What does the term ‘workplace’ mean to you? Do you picture a traditional office with cubicles and bulky PCs, or an open-plan area with bean bags and meeting spaces?
With digital transformation having changed how we work, communicate and collaborate, the latter will likely be more recognisable to most of us. Some people might not even picture an office at all, as the boundaries between work and home have become blurred.
Thanks to the rapid development of workplace technology, combined with flexible hours and remote working schemes becoming commonplace, employees can now freely work from anywhere, at any time. Dispersed workforces are now the norm and, throughout 2018, businesses have had to cater to employees’ growing expectations when it comes to the digital tools they have access to.
But what does 2019 hold? Here are the key workplace technology trends that we expect to see next year.
The generational divide will deepen
Millennials started to take over from Baby Boomers as the dominant workforce generation in 2018 – they are already the largest generation in the US labour force – creating a generational divide that is set to grow in 2019. We’re also on the cusp of ‘Generation Z’ entering the workforce. This age group is only just starting to draw attention, but businesses will have to start thinking about how to cater for different employee preferences and ways of working.

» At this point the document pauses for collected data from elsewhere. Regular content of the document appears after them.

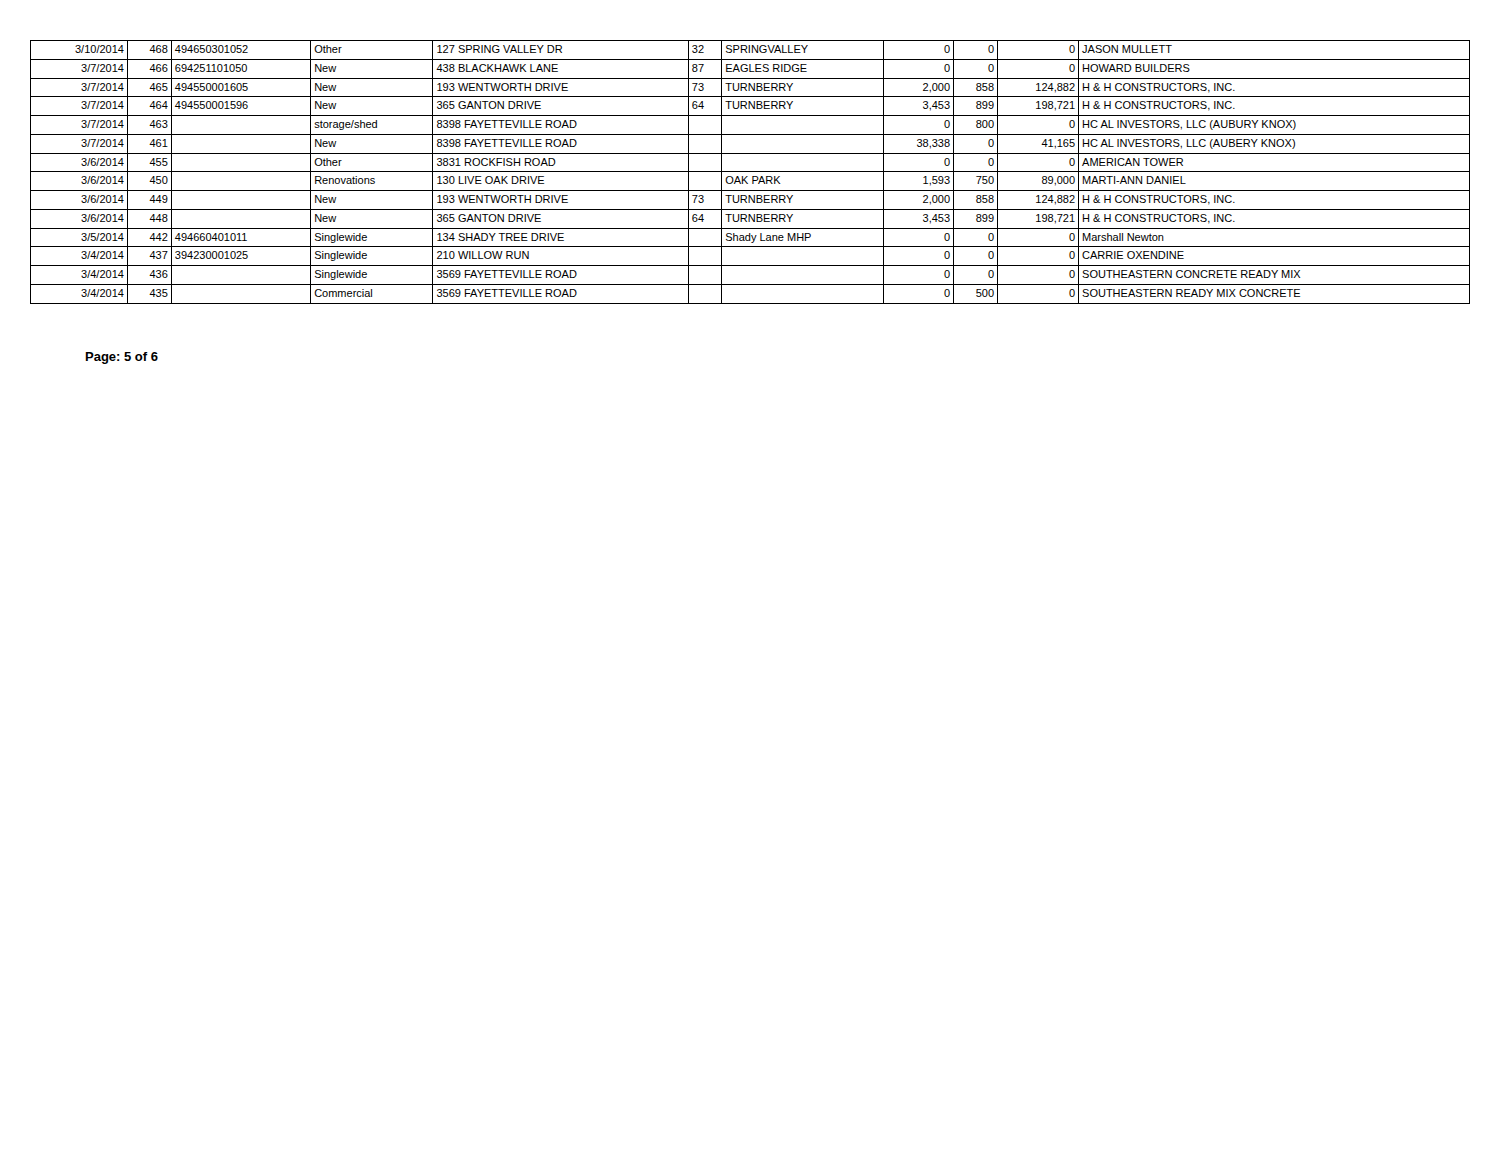| 3/10/2014 | 468 | 494650301052 | Other | 127 SPRING VALLEY DR | 32 | SPRINGVALLEY | 0 | 0 | 0 | JASON MULLETT |
| 3/7/2014 | 466 | 694251101050 | New | 438 BLACKHAWK LANE | 87 | EAGLES RIDGE | 0 | 0 | 0 | HOWARD BUILDERS |
| 3/7/2014 | 465 | 494550001605 | New | 193 WENTWORTH DRIVE | 73 | TURNBERRY | 2,000 | 858 | 124,882 | H & H CONSTRUCTORS, INC. |
| 3/7/2014 | 464 | 494550001596 | New | 365 GANTON DRIVE | 64 | TURNBERRY | 3,453 | 899 | 198,721 | H & H CONSTRUCTORS, INC. |
| 3/7/2014 | 463 | | storage/shed | 8398 FAYETTEVILLE ROAD | | | 0 | 800 | 0 | HC AL INVESTORS, LLC (AUBURY KNOX) |
| 3/7/2014 | 461 | | New | 8398 FAYETTEVILLE ROAD | | | 38,338 | 0 | 41,165 | HC AL INVESTORS, LLC (AUBERY KNOX) |
| 3/6/2014 | 455 | | Other | 3831 ROCKFISH ROAD | | | 0 | 0 | 0 | AMERICAN TOWER |
| 3/6/2014 | 450 | | Renovations | 130 LIVE OAK DRIVE | | OAK PARK | 1,593 | 750 | 89,000 | MARTI-ANN DANIEL |
| 3/6/2014 | 449 | | New | 193 WENTWORTH DRIVE | 73 | TURNBERRY | 2,000 | 858 | 124,882 | H & H CONSTRUCTORS, INC. |
| 3/6/2014 | 448 | | New | 365 GANTON DRIVE | 64 | TURNBERRY | 3,453 | 899 | 198,721 | H & H CONSTRUCTORS, INC. |
| 3/5/2014 | 442 | 494660401011 | Singlewide | 134 SHADY TREE DRIVE | | Shady Lane MHP | 0 | 0 | 0 | Marshall Newton |
| 3/4/2014 | 437 | 394230001025 | Singlewide | 210 WILLOW RUN | | | 0 | 0 | 0 | CARRIE OXENDINE |
| 3/4/2014 | 436 | | Singlewide | 3569 FAYETTEVILLE ROAD | | | 0 | 0 | 0 | SOUTHEASTERN CONCRETE READY MIX |
| 3/4/2014 | 435 | | Commercial | 3569 FAYETTEVILLE ROAD | | | 0 | 500 | 0 | SOUTHEASTERN READY MIX CONCRETE |
Page: 5 of 6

For example, making sure millennials are valued beyond simply driving revenue and that they’re constantly progressing and learning new skills will be key, as well as ensuring that they feel like they’re having an impact on their work environment. An intranet can solve both of these problems, providing a space for employees to share ideas and receive public recognition from senior management.
Using digital tools to measure employee satisfaction will also be vital. Businesses have to pay more than lip service to employee engagement and satisfaction through programs that can be powered by short, online surveys.
Businesses will have to realise that multimedia content is king. Tapping into videos, images and social media-like business solutions will keep younger employees engaged, as well as help to bridge the gap to senior management.
So many tools, so little time
One trend that will certainly continue in 2019 is the influx of digital tools on the market. The abundance of software available has led to companies investing in a range of different tools to meet the needs of the younger generation.
The challenge many businesses face is balancing collaboration and communication tools so there is a joined-up way of working, rather than a hodgepodge that can confuse employees and decrease productivity. There are many ways to share messages and content through instant messaging, but there is even more overlap with chat and enterprise social networks built within applications. Choice is good for employees, but companies need to make sure they are breaking down siloes to consolidate and streamline tools where possible.
An even more decentralised workplace
Studies have shown that mobile browsing overtook desktop browsing for the first time in in 2018, while our own research found that nearly a third (32 per cent) of people log in to company intranets remotely outside of core office hours. In response, many business tools are taking a mobile-first approach.
This means companies need to consider how employees will engage with the business via their devices – particularly those with a distributed workforce. They will have to take the time to identify the employees most likely to use mobile tools, uncover their key use cases and design the mobile experience to meet their needs. For example, businesses might decide to only allow remote access to certain types of content and restrict access to ‘finance’ unless the employee is in a corporate building.
Even crucial and crisis communications that would have been carried out face-to-face can now be done remotely. With the rise of live meetings, the face-to-face aspect no longer has to be physical.
Chatbots play a bigger role
Chatbots and digital assistants herald an exciting time in the workplace and, although they still need to be refined to become conversational, the technology will mature in 2019 and play a role in internal communications.
Chatbots will provide a user-friendly introduction to enterprise search, something that businesses have struggled with for decades. For example, the conversation will be able to change from “where can I find that?” to “what do you need? I’ll find it.” They can also quickly connect employees with the right people in the organisation based on context from the chatbot conversation.
This is an opportunity to expand the self-service model for employees, enabling them to access the information they need. Chatbots and digital assistants can also be used to automate activities previously done by humans, alleviating employees from repetitive tasks.
The challenge will be to appease any workforce concerns around technology “taking over” the human workforce. This is where having communication and succession plans in place will be vital. Will the employees that previously handled these automated tasks be moved to another part of the business? Are there training opportunities for those displaced by technology? Or is this a redundancy conversation?
Businesses will have to make sure they are prepared to respond to the automation challenge with a clear, concise communications plan that gives employees confidence, rather than fear and distrust.
A challenging year ahead
There are several employee engagement and communication challenges that businesses will face in 2019. For example, defining how to measure and adjust employee productivity in a meaningful way is still an issue for many, as is cutting through the noise generated by a plethora of digital devices.
Businesses have to make sure they are targeting the right messages to the right people, and that they are keeping their employees in mind. Striking the right balance between what the employee considers valuable and what the business wants to communicate can be tricky, but will be essential to engaging an increasingly demanding generation of workers.